O projeto de decreto legislativo prevê expressamente a suspensão da Resolução nº 258/2024, apresentando-se como uma tentativa de restringir o acesso de meninas e adolescentes aos procedimentos que já são previstos em lei brasileira (quando há risco de vida para a gestante, gravidez resultante de estupro ou fetos anencéfalos).
O que diz a Resolução 258/2024
A norma da CONANDA define que:
- A “interrupção legal da gestação” abrange gestação decorrente de violência sexual, risco de vida da gestante e/ou fetos anencéfalos ou incompatíveis com a vida.
- Crianças e adolescentes vítimas de violência sexual devem ter prioridade absoluta no acesso aos serviços correspondentes, com atendimento célere, encaminhamento especializado, sem imposição de barreiras sem previsão legal.
- O limite gestacional para realização do aborto não pode ser utilizado como obstáculo pelos serviços de saúde, segundo a norma.

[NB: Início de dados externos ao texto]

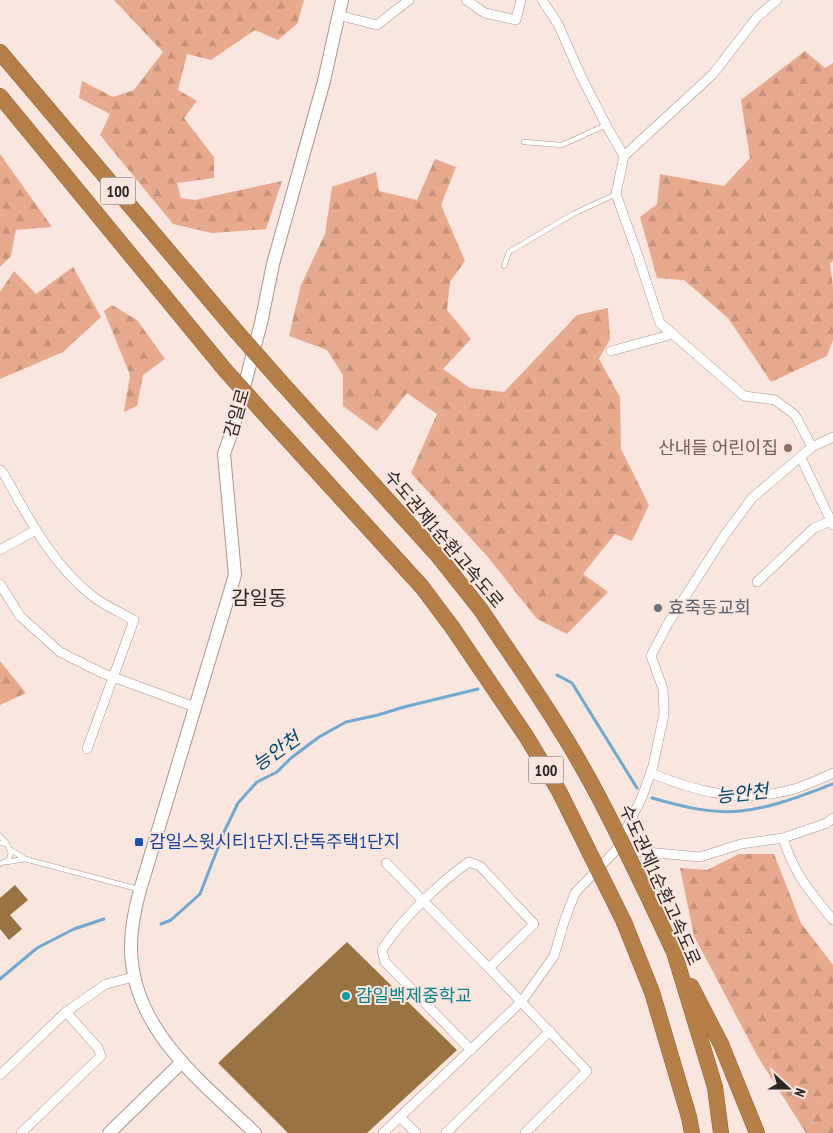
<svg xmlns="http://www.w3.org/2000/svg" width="833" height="1133" viewBox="0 0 833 1133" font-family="'PT Sans Narrow','Noto Sans KR',sans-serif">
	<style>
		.forest { fill: url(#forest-firs) }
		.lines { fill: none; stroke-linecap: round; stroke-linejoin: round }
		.stream { stroke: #71a8d0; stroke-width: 3 }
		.building { fill: #997341 }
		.lane-casing { stroke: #a89891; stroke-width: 5.5 }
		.street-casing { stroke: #a89891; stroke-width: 10 }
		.secondary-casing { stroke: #a89891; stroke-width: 14 }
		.highway-casing { stroke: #86603a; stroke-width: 16 }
		.lane { stroke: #fff; stroke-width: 4.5 }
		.street { stroke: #fff; stroke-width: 9 }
		.secondary { stroke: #fff; stroke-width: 12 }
		.highway { stroke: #b67f47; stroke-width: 15 }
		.highway-bridge-casing { stroke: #86603a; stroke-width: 16; stroke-linecap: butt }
		.highway-bridge { stroke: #b67f47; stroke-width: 15 }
		.education-dot { fill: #8d6e63; stroke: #f8e6df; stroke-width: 2 }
		.worship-dot { fill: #6b7280; stroke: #f8e6df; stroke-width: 2 }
		.transit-dot { fill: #1a4fb4; stroke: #f8e6df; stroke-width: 2 }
		.culture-dot { fill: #0f9aa8; stroke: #f8e6df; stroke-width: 2 }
		.labels { text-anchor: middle; stroke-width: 4; stroke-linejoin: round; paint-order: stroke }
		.shield { fill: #f8e6df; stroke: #69605b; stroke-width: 1 }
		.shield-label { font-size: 16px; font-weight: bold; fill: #2c2623 }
		.street-label { font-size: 18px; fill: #2c2623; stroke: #f8e6df }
		.education-label { font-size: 18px; fill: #785e54; stroke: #f8e6df; text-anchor: end }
		.worship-label { font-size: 18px; fill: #5b616d; stroke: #f8e6df; text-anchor: start }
		.transit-label { font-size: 18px; fill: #164399; stroke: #f8e6df; text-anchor: start }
		.culture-label { font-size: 18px; fill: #0d838f; stroke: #f8e6df; text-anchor: start }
		.water-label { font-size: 19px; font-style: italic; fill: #00476d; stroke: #f8e6df }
		.quarter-label { font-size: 20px; fill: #2c2623; stroke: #f8e6df }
	</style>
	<defs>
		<pattern id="forest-firs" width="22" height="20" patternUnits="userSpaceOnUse" patternTransform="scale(1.25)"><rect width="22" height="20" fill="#e7aa8e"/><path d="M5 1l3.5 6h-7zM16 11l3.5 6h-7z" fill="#c6927a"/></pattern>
	</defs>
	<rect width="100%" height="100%" fill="#f8e6df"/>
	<g class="forest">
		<path d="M114 0H304L297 24 278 40 255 30 211 60 187 54 178 90 197 101 184 118 214 157V178L177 183 181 198 195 200 282 181 266 229 212 233 173 224 100 135 110 114 79 98 82 81 113 97 134 90 163 52Z"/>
		<path d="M805 51 825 68 833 63V261L830 263 833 287V340L827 356 771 382 728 318 684 280 657 278 640 217 657 204 660 174 724 186 750 158 741 100Z"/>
		<path d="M0 154 52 227 16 230 11 256 0 267Z"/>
		<path d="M435 159 456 167 441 205 465 261 450 282 447 310 471 339 443 369 470 388 504 392 577 315 608 308 610 339 599 359 620 397 621 449 649 505 632 541 615 534 583 574 608 592 567 634 537 619 487 556 411 473 437 414 407 393 377 431 343 406V375L327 350 289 336 301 285 325 234 332 187 376 172 379 191 417 200Z"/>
		<path d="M73 267 101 317 63 352 0 379V292L14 271 36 294Z"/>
		<path d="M112 305 137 320 165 359 143 375 137 406 124 412 130 375 104 311Z"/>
		<path d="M0 661 26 693 0 705Z"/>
		<path d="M739 854H774L801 923 833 965V1133H806L758 1057 694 936 680 868 707 870Z"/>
	</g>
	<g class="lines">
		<g class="stream">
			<path d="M557 675 572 683 637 788"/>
			<path d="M652 798C680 806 710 814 740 811 772 808 803 795 833 784"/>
			<path d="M161 924 171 920 200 894 224 832 238 803 257 782 277 772 291 758 319 737 346 722 378 715 404 707 478 689"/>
			<path d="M0 979 37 948 74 929 104 919"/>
		</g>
	</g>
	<g class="building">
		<path d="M15 885 28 900 10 915 22 929 9 940 0 929V898Z"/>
		<path d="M347 942 457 1050 367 1133H288L218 1063Z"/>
	</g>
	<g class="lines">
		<defs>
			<g id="lane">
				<path d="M524 142 562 145 606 125"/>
				<path d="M504 266 509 252 573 214 616 194"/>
				<path d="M0 836 6 843"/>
				<path d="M0 843 7 844 11 853 9 860 0 864"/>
				<path d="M11 850 25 859 138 889"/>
				<path d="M7 862 25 859"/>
			</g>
			<g id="street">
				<path d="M466 0 485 13 516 20 521 0"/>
				<path d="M542 0 558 24 581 76 606 125 624 156"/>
				<path d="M777 0 757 17 713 74 624 156 616 194 636 250 660 323 744 396 775 400 795 415 812 447"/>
				<path d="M338 15 377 25 409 0"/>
				<path d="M611 351 673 334"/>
				<path d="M801 458 833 525"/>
				<path d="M0 470 4 474C28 517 51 563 91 595 103 605 120 612 134 620L87 749"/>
				<path d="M0 550 36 530"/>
				<path d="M757 582 814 528 831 521"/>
				<path d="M0 584 20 616 60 652 102 673 195 707"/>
				<path d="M651 773C694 791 739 803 786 791 802 788 818 780 833 773"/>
				<path d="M783 838C794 874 810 892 833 920"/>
				<path d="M624 850 700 857 741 844 783 838 827 823 833 818"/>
				<path d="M386 863 489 968 587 1071 525 1133"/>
				<path d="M66 1012 106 984 134 977"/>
				<path d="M471 1050 385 962 382 950C399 922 442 880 469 862L480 866 534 924 489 968"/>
				<path d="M0 1075 66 1012 98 1048 101 1056 21 1133"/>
				<path d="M400 1117 416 1133"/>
				<path d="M383 1133 522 1001 554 956 564 922 575 893 616 850 642 797 653 766 664 714 663 689 651 656 667 625 724 536 752 498 812 447 833 437"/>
				<path d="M446 1133 550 1031"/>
			</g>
			<g id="secondary">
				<path d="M109 1133 182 1062"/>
				<path d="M255 1133C201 1081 131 1029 131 947 131 927 135 908 140 890L235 575 224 454 234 425 261 323 273 264 324 81 342 0"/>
			</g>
			<g id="highway">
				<path d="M0 52 236 331"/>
				<path d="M0 96 225 370"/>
				<path d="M281 382 439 557 481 610"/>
				<path d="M270 420 422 587 452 627"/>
				<path d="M652 905 674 952 715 1087 721 1133"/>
				<path d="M624 922 652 992 689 1117 692 1133"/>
				<path d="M691 986 721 1044 757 1133"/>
			</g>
		</defs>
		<use href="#lane" class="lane-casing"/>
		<use href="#street" class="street-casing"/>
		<use href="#secondary" class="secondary-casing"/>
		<use href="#highway" class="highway-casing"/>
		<use href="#lane" class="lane"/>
		<use href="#street" class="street"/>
		<use href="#secondary" class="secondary"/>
		<use href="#highway" class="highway"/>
		<defs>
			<g id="highway-bridge">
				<path d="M236 331 281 382"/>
				<path d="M225 370 270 420"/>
				<path d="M481 610C515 661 550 710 580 763 607 809 629 858 652 905"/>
				<path d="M452 627 526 736 559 791 624 922"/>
			</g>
		</defs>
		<use href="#highway-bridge" class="highway-bridge-casing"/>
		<use href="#highway-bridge" class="highway-bridge"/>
	</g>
	<circle class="education-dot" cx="788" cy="448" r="5"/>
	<circle class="worship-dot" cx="658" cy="608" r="5"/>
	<rect class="transit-dot" x="134" y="837" width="10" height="10" rx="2.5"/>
	<circle class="culture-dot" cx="346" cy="996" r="5"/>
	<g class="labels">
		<g class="shield">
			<rect x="100.5" y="177.5" width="35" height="27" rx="4"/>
			<rect x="528.5" y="756.5" width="35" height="27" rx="4"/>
		</g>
		<g class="shield-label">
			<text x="118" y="197">100</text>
			<text x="546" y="776">100</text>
		</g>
		<g class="street-label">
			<text transform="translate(237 413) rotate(-74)" y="6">감일로</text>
			<text transform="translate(444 539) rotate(50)" y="6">수도권제1순환고속도로</text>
			<text transform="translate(660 885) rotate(66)" y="6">수도권제1순환고속도로</text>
		</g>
		<g class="education-label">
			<text x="778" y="454">산내들 어린이집</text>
		</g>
		<g class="worship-label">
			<text x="668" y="614">효죽동교회</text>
		</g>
		<g class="transit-label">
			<text x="149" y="848">감일스윗시티1단지.단독주택1단지</text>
		</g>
		<g class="culture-label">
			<text x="356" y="1002">감일백제중학교</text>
		</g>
		<g class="water-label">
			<text transform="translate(276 751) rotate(-35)" y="7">능안천</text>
			<text transform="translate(742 793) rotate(-6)" y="7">능안천</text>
		</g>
		<g class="quarter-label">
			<text x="259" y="605">감일동</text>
		</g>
	</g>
	<g transform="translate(788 1088) rotate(111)" stroke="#f8e6df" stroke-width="4" paint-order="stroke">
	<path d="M0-4L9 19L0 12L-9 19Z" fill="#2c2623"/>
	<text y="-8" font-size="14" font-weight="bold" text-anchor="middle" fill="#2c2623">N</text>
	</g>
</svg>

- O atendimento deve observar princípios de não-revictimização, escuta qualificada, e capacitação de profissionais dos sistemas de saúde, assistência social, segurança pública e judiciário.
Qual é o impacto da medida aprovada?
Com a urgência aprovada, o projeto que pretende sustar a Resolução 258/2024 segue para tramitação mais rápida. Caso aprovada em plenário e sancionada, isso poderia significar que os fluxos de atendimento previstos para meninas e adolescentes vítimas de violência sexual — que estavam garantidos por essa norma — sejam modificados ou restringidos.
Organizações de direitos humanos e jurídicas destacam que a Resolução não cria um novo direito, mas regulamenta o já existente, garantindo que menores vítimas acessem de forma eficaz o que a lei brasileira já prevê.
Por outro lado, vozes contrárias afirmam que a norma extrapola os limites da proteção à criança e ao adolescente, argumentando que ela permitiria tomar decisões sem o conhecimento dos responsáveis ou do Judiciário.
Contexto jurídico e legislativo
- No Brasil, o aborto é atualmente permitido em três situações: risco de morte para a gestante, gravidez resultante de estupro e em casos de fetos anencéfalos ou inviáveis.
- A Resolução 258/2024 busca garantir que meninas e adolescentes vítimas de violência sexual tenham acesso adequado, sem entraves, a esse direito legal.
- O projeto de decreto legislativo que busca revogar essa resolução foi identificado, por exemplo, como o Projeto de Decreto Legislativo nº 25/2025 na Câmara dos Deputados, que justifica sua proposição alegando desconformidade com princípios constitucionais de proteção à criança, direito à vida e responsabilidade familiar.